• [Problem description]: Every line of the data that includes "often" should be copied out.
----- Input
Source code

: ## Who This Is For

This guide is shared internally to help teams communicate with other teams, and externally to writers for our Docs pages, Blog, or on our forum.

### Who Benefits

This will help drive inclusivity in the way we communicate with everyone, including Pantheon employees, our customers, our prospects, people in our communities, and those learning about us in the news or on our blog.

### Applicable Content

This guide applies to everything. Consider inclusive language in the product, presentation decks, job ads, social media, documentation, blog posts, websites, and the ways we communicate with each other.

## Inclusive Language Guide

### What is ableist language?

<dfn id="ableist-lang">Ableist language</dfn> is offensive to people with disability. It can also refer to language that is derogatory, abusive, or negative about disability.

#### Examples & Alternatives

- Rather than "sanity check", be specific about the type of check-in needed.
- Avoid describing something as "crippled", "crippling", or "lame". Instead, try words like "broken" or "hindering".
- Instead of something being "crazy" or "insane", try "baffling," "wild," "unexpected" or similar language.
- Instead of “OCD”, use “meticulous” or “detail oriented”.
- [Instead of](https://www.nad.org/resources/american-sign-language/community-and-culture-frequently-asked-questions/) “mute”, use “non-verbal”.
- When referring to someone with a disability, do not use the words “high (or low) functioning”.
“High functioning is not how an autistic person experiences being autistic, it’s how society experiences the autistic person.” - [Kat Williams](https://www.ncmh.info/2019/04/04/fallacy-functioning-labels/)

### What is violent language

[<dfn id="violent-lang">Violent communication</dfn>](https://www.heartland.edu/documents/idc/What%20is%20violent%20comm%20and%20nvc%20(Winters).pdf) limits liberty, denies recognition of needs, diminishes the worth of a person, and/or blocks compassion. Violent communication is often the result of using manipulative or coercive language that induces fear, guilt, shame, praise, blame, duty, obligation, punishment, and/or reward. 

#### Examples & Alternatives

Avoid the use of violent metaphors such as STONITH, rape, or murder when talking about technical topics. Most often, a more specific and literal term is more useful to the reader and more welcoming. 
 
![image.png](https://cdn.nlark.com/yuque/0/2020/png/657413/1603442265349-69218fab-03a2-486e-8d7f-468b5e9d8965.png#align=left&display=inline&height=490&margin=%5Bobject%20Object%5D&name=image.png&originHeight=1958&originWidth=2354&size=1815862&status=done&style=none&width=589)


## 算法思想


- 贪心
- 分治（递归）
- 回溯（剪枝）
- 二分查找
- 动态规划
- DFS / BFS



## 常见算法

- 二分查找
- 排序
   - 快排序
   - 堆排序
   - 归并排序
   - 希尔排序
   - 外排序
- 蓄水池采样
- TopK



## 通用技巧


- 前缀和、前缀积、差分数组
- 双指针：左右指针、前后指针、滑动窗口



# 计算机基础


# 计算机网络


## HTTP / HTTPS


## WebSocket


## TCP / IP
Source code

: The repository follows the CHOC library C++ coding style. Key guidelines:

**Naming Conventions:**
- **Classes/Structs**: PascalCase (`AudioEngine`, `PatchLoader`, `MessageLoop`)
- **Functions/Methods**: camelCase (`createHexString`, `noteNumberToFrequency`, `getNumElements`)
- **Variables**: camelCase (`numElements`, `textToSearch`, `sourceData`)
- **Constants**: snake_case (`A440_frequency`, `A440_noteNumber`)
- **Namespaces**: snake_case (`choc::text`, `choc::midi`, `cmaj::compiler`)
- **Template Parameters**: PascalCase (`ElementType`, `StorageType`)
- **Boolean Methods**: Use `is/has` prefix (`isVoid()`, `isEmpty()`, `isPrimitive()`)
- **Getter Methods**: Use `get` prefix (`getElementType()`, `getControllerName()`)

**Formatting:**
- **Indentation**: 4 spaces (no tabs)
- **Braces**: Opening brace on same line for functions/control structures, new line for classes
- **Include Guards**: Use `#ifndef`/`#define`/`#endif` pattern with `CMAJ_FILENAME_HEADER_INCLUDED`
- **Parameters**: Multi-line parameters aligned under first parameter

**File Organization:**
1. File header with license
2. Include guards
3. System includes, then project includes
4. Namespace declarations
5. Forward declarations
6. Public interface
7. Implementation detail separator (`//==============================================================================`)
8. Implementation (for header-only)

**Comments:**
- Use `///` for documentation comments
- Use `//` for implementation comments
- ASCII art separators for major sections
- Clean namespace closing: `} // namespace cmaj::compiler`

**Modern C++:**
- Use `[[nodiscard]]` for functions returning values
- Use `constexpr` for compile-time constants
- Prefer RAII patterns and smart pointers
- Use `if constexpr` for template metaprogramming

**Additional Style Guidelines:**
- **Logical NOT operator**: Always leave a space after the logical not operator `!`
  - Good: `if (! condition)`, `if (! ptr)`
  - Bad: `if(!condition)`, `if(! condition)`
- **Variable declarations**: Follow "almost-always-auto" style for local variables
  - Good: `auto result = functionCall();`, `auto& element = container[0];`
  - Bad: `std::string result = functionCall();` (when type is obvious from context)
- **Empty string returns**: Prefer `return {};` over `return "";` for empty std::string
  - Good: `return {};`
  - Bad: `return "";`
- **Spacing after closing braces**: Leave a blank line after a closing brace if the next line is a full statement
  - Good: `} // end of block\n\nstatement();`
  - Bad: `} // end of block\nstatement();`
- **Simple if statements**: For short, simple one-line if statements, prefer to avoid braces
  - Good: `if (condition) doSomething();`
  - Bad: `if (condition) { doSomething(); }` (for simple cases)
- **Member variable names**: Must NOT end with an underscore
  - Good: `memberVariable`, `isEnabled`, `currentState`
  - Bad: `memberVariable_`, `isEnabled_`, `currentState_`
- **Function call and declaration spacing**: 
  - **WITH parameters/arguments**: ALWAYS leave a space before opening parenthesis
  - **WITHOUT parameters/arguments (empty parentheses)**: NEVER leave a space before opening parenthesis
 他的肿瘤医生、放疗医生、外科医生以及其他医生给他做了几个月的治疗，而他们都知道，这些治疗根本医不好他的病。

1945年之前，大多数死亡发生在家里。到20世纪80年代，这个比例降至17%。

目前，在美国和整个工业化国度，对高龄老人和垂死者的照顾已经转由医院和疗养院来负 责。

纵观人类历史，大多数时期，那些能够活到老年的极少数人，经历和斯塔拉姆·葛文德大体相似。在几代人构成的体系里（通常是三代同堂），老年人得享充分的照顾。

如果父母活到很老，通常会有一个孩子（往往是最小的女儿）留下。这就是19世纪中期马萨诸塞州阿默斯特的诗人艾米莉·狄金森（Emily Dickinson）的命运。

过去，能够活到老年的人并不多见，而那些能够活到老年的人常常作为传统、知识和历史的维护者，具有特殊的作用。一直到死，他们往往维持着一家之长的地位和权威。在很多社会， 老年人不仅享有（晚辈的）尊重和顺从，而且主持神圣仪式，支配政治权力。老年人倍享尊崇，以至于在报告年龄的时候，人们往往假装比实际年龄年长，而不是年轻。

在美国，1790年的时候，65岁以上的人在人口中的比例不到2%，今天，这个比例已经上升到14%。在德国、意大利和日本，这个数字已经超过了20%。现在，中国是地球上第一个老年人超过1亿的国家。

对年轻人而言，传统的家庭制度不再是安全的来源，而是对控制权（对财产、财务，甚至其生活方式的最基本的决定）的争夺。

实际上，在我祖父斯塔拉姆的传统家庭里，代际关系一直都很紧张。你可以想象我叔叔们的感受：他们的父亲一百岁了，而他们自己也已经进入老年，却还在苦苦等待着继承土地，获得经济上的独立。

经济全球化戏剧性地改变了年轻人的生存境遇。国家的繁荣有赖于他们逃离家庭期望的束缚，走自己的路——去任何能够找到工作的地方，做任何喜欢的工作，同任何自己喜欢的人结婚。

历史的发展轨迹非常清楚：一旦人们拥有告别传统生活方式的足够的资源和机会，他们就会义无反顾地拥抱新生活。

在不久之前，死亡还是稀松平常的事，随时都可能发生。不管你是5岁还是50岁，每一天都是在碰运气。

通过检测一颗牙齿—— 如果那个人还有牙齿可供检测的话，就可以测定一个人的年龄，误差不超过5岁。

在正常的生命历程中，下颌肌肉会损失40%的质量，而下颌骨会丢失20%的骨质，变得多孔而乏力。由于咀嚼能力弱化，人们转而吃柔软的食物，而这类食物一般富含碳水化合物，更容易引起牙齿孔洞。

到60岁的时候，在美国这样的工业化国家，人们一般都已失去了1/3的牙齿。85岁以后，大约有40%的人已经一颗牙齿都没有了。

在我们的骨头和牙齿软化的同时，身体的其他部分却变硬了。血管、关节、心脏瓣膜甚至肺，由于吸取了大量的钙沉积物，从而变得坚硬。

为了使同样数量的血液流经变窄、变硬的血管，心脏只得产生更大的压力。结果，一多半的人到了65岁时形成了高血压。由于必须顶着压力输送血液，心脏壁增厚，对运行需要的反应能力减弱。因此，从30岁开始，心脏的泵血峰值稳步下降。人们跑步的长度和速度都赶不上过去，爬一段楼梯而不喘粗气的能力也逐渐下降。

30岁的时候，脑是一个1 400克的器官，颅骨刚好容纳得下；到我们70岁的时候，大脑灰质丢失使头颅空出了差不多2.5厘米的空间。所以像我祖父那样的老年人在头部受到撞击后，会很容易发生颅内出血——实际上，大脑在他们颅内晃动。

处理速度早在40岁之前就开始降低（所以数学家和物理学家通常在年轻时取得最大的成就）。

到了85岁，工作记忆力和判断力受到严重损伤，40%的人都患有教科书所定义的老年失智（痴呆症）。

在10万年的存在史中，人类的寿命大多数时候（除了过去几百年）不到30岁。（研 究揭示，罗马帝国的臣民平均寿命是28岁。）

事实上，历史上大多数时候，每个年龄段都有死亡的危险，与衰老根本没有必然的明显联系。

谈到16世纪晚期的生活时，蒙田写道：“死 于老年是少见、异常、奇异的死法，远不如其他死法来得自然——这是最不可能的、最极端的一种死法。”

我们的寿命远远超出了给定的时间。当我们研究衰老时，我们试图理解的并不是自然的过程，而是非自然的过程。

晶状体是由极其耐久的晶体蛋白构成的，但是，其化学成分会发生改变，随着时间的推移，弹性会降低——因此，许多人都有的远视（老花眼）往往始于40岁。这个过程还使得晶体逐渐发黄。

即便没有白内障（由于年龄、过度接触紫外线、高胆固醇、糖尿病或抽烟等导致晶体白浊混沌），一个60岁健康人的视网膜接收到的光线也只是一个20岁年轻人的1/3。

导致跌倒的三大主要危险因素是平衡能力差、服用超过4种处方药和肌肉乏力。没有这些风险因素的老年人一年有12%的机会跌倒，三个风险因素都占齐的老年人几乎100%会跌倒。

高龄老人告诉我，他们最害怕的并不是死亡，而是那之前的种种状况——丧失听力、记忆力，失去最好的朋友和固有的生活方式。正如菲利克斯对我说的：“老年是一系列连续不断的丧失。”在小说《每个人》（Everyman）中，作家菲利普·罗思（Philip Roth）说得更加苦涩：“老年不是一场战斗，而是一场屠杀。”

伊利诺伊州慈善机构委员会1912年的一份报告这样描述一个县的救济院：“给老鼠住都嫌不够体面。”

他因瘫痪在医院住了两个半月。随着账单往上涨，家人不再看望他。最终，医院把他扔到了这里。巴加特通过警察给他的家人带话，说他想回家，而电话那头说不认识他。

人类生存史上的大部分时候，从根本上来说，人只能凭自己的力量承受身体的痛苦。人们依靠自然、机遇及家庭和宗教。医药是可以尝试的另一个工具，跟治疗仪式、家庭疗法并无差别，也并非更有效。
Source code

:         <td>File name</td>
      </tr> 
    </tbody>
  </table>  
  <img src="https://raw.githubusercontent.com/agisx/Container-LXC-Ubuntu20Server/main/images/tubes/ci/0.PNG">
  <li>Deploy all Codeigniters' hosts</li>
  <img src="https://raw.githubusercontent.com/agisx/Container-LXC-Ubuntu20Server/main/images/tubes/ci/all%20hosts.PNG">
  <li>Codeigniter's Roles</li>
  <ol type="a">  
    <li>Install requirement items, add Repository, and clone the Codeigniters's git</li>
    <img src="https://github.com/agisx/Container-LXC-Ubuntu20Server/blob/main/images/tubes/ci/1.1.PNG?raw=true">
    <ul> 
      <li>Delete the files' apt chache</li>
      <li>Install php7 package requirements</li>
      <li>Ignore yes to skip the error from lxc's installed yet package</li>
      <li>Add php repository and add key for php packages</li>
----------
• [Result of the task]:
[<dfn id="violent-lang">Violent communication</dfn>](https://www.heartland.edu/documents/idc/What%20is%20violent%20comm%20and%20nvc%20(Winters).pdf) limits liberty, denies recognition of needs, diminishes the worth of a person, and/or blocks compassion. Violent communication is often the result of using manipulative or coercive language that induces fear, guilt, shame, praise, blame, duty, obligation, punishment, and/or reward. 
Avoid the use of violent metaphors such as STONITH, rape, or murder when talking about technical topics. Most often, a more specific and literal term is more useful to the reader and more welcoming. 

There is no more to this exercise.